Cons of using a mortgage broker
- Incentives that don’t favour you: If a mortgage broker has a long-standing relationship with certain lenders or poorer relationships with other lenders, that could have an impact on the suggestions and advice they have for you.
- Fees: There are costs/fees associated with using a mortgage broker. Ideally, these fees will be offset by the amount of money they’ll save you on your mortgage overall, however, it’s important to make sure you’re comparing apples to apples and looking at the terms of the loan beyond just the total amount and the interest rate.
- More trust is required: There are many, many honest and reliable mortgage brokers but there are, as with any group, a few bad-eggs. Adding another person into the mortgage equation means you have to trust an additional person throughout the process. You want to find somebody who brokers mortgage negotiations that you’ll be able to rely on.
Choosing a mortgage broker in three steps
Once you’ve decided that you want to find the best broker to help you choose a mortgage product, or at least to talk to some of them to see what they can do for you, it’s time to choose one. Here are some steps you can follow to make this process simple and in your favour.
Step 1: Initial mortgage brokerage research and meeting
One of the initial research steps you can take is to ask associates, friends, and family members that own real estate if they’ve use a broker. If they have, then ask if they were happy with the outcome. A good portion of investors use a mortgage broker to buy real estate, so this is a good place to start. You can also search online, read reviews, etc. However, that’s not the end of it.
After putting together a shortlist of brokers, it should be easy to find relevant information about them and their experience level as a broker for mortgage products, their credentials and licenses, and more.
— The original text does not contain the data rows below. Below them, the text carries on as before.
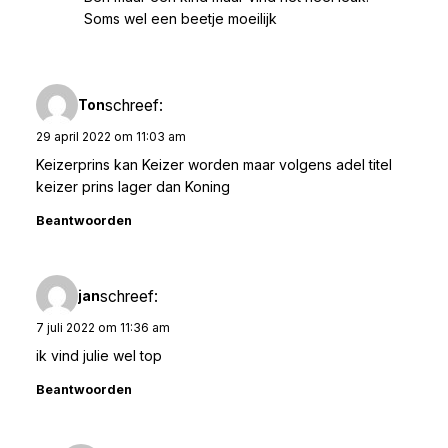
Soms wel een beetje moeilijk
schreef:
Ton
29 april 2022 om 11:03 am
Keizerprins kan Keizer worden maar volgens adel titel
keizer prins lager dan Koning
Beantwoorden
schreef:
jan
7 juli 2022 om 11:36 am
ik vind julie wel top
Beantwoorden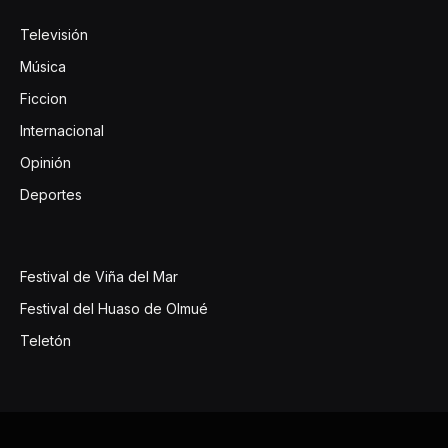
Televisión
Música
Ficcion
Internacional
Opinión
Deportes
Festival de Viña del Mar
Festival del Huaso de Olmué
Teletón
You can reach out to brokers via email if you have any questions, and schedule a meeting to get to know them better. This is a major purchase, and scheduling an initial meeting will give you a sense of how they operate.
Step 2: Know the right questions to ask
Find out which lenders each prospective broker will be dealing with, and look into those lenders to make sure they all seem legitimate and credible. You may notice certain brokers have similar lists of lenders, whereas other brokers have additional access. It’s a fair question to approach a broker and ask why they work with a specific lender.
After meeting your broker and asking some questions, ask yourself how seriously they seem to take any concerns you have, and how well they are listening to your needs. A mortgage broker who is a good listener and pays close attention to detail, who has access to a variety of lenders and is willing to accommodate your needs as a consumer is a good sign. You must do your due diligence and make sure you’re totally comfortable before you reach an agreement. Then you can submit an application, find a financial services company to lend to you, wait for approval, and then see what’s available on the market.
Step 3: Be thorough and know what you’re getting into
A great broker will make absolutely sure that you understand the full terms of your mortgage and won’t seem like they are withholding anything, or seem like they have trouble answering certain questions. This is rare, as most brokers that you find who pass the initial steps will be perfectly capable and will make the experience a lot easier for you. Nonetheless, it’s not a good idea to just pass everything off to mortgage brokers without knowing exactly what you’re signing up for, what the various types of mortgages are, how your interest and principal will be paid back, how your rate may vary if you found a slightly more affordable or more expensive house, and so on.